While scaffolding and sawdust covered the campus, the Berry Center, Dimensions, and other campaign-inspired academic programs were born, offering eager students block-length or longer learning experiences unique in the academic world.

As One Course At A Time's offerings multiplied, the honey-do list was whittled down.

King Chapel's iconic peaks, shaped by 56-foot long trusses, hand milled and heaved overland from a mill in Clinton, were now nearly 130 years old and shrunken with age. Like a wool cap run through a drier, the roof's span was, in some places, falling short of protecting outside walls from water. And that's the short explanation.

The rooms on the list? There were many, in some cases adding up to entire buildings. Pfeiffer Hall, a classic when it opened in 1930, was now in need of entirely new mechanical systems, and a fresh floor plan, including classroom space, and a design that could compete with today's residence hall trends.

The Commons, its orange carpet a living room to students, had been freshened a bit not long ago. But still, it carried overtones of a Brady Bunch house, and the family it housed was only getting bigger. With a year of record enrollment and plans to grow, the 1960s town center of campus was going to need an overhaul. 

In Old Sem, more of the same. Things were getting a little too cozy for optimal functioning. The alumni and college advancement staff moved into a renovated Rood House, now the Paul K. Scott Alumni Center, opening up space for more student services. The former Wade House Admission Center had two interview rooms. More than two interviews at once, and Vice President of Enrollment Jonathan Stroud had to give up his office. Now the Luce Admission Center, the renovated and expanded admission headquarters offers a more appropriate all-important first impression.

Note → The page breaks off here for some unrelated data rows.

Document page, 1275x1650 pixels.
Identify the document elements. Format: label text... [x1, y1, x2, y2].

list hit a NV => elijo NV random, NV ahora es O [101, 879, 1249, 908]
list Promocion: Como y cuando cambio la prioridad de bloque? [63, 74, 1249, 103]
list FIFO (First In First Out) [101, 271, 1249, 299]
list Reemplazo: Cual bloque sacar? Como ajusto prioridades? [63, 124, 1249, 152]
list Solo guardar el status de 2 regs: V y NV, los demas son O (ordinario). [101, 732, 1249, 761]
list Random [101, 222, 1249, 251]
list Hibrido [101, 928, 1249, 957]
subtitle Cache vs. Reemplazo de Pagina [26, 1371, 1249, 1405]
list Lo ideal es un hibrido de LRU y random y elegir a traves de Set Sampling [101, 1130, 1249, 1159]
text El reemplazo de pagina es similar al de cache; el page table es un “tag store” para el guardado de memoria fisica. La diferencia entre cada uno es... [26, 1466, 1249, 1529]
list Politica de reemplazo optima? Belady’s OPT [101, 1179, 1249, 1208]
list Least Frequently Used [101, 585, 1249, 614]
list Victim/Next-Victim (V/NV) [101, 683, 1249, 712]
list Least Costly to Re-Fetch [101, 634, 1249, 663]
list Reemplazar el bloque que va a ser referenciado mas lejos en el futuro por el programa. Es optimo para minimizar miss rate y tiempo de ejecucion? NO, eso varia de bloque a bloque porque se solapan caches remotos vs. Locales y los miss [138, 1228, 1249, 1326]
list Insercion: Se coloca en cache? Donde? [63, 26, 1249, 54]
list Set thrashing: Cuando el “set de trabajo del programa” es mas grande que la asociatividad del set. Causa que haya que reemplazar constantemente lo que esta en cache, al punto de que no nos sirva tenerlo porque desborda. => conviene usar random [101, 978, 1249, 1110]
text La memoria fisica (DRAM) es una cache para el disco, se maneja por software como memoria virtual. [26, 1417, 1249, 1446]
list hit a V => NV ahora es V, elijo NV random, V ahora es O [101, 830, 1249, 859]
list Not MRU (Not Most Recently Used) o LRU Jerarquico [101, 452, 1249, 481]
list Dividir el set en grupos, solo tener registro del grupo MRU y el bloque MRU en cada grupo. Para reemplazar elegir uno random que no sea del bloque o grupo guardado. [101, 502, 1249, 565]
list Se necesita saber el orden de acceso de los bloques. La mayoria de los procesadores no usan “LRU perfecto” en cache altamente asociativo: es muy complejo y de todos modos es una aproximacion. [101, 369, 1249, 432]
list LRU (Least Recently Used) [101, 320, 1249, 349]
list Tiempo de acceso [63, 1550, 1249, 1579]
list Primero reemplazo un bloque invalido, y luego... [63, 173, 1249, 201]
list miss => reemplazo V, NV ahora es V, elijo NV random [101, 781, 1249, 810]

Building academic advantages

Such was the list of what had to be done. But looming just as high as King Chapel's towers was a desire "to leverage the college's distinctiveness," said then-president Les Garner, referring to the college's distinctive One Course At A Time block plan. 

A campus can be so beautiful, so modern, so full of flat panel TVs and organic cafeteria food that it can make young hearts swoon. But don't underestimate the savvy of young people (and their parents who are paying the bills) in an increasingly competitive world of higher education. For the serious students, the ones Cornell attracts, academic ingenuity and life-changing opportunities are still revered for the lifetime of doors they will open. Programs like the Berry Center, Dimensions, and the Fellows program, brain children of the Extraordinary Opportunities Campaign, are Cornell's foothold from this day forward.